Turkey meatballs are great because veggies can easily be added! We also try and serve veggies alongside our dinners so they’re at least offered to our toddler.
Here’s what you’ll need:
1/2 lb ground turkey, light meat
1/4 cup celery, finely chopped
1/4 cup carrot, finely grated
1 garlic clove, minced
1/8th Red onion, diced
1 egg
1/4 cup almond flour
2 tablespoons worcestershire sauce
2 tablespoons tomato paste
4 large sage leaves, finely chopped
salt
pepper
paprika
oregano
red pepper flakes
banza chick pea pasta
tomato sauce, canned
To make:
1. Combine all ingredients in a bowl.
2. Mix with your hands. Use seasonings to your liking. I don’t usually measure mine.

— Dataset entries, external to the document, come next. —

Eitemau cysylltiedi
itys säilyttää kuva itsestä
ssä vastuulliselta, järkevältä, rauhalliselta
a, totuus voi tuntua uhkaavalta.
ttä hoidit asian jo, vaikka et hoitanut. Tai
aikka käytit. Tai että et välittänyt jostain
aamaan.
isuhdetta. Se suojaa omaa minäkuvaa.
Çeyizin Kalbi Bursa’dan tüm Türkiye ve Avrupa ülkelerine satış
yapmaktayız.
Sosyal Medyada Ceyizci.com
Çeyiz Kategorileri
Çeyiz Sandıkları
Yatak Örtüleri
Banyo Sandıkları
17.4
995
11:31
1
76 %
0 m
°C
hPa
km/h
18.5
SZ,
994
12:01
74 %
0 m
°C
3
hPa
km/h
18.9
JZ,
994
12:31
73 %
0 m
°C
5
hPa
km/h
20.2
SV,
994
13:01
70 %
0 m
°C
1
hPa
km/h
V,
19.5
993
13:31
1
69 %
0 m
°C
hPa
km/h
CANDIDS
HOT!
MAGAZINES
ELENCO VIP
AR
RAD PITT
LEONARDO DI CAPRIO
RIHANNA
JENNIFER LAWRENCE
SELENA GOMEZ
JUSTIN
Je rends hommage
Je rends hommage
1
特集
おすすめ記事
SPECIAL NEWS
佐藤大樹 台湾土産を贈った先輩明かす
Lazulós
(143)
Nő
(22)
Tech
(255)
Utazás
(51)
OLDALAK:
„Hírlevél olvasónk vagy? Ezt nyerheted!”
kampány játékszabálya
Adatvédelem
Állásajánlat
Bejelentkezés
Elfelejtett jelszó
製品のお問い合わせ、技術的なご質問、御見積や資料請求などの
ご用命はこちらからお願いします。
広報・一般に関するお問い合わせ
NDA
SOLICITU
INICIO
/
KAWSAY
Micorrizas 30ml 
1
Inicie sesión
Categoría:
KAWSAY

3. Form into half dollar size spheres.
4. Heat coconut oil in a large, cast iron pan on low to medium heat. I started out too warm and adjusted.
5. Cook throughly by rotating spheres.
6. Boil water for pasta. Try a gluten free option like banza chickpea pasta.
7. Use a jarred sauce or make your own. I used plain tomato sauce, tomato paste, oregano, salt and pepper. I try and avoid extra oils or sugars that can be found in some jarred sauce.
8. Steam some broccoli as a side and enjoy a healthy meal.